In the video, protesters surround Paul and his wife as they’re escorted by police. Some “say her name” chants are audible, and a little jostling is visible, with one police officer at one point shoved backward into Paul. But that’s it. That’s the “angry,” “crazed mob.” Rand Paul has faced a helluva lot more violence from his own neighbor.
Republicans, of course, are eager to embrace any protest for Black lives or against Donald Trump as inherently violent, just as they’re increasingly eager to embrace murderers if those murderers are Trump supporters. The message is that the United States is a terrible, broken place, and what we need is four more years of Trump to crack down on those who dare to resist. But this is what it looks like: Rand Paul trying to draw attention to himself by intentionally walking into a protest he had to know was there, and walking out without violence or injury, but claiming that the police were required to “literally sav[e] our lives from a crazed mob.”

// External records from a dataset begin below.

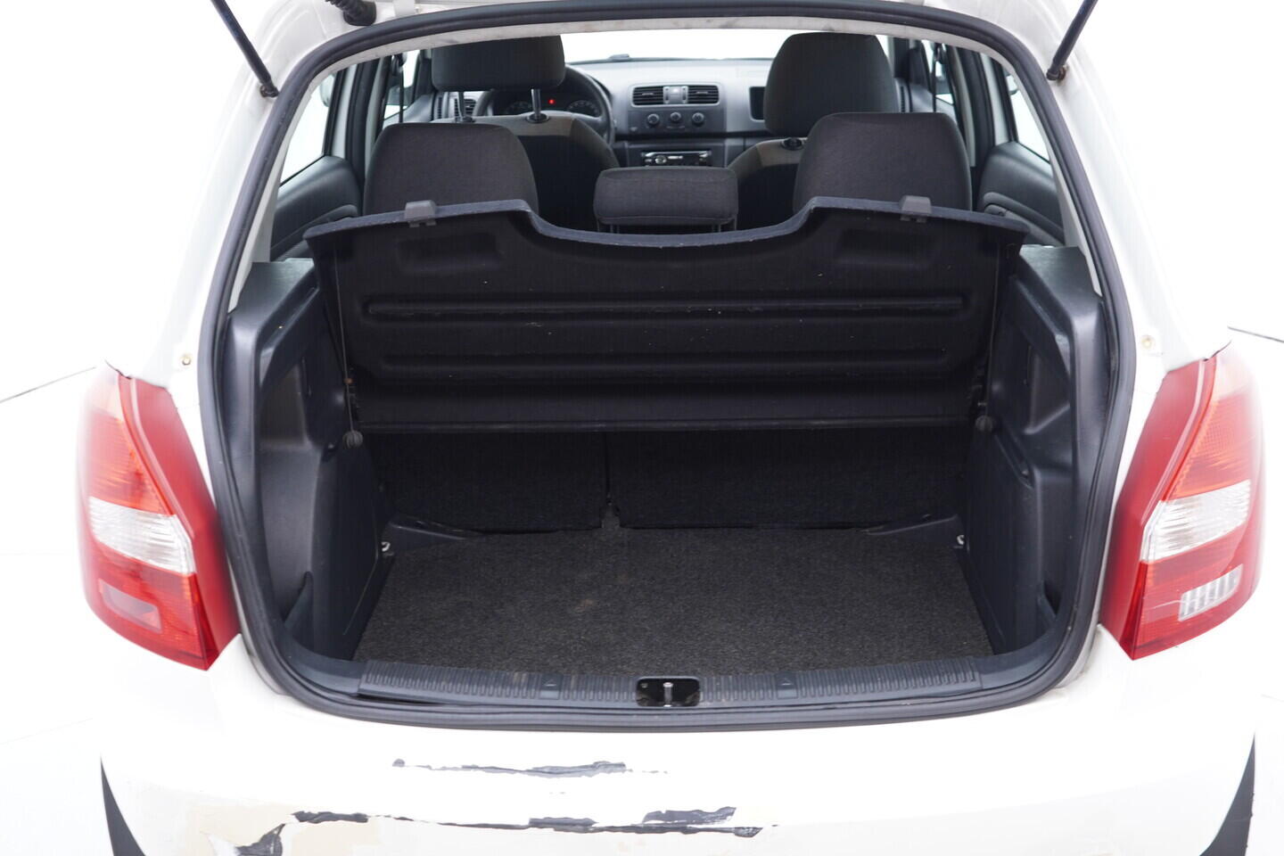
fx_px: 1284
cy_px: 428
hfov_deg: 53.1
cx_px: 642
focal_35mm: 36
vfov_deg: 36.9
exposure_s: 1/40
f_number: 2.8
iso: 250
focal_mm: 24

It’s not that Paul actually thinks this. It’s that he thinks he can fool voters into believing it who don't fully embrace their own racism, but do find groups of urban people, some of them Black, awfully scary. It’s the Republican message. But it’s especially telling to see this message coming from someone who has faced actual serious violence in his own neighborhood yet doesn’t run around warning of the dangers of Kentucky neighborhoods inhabited by senators and doctors, yet immediately tries to blow a peaceful protest up into an imminent threat to his life.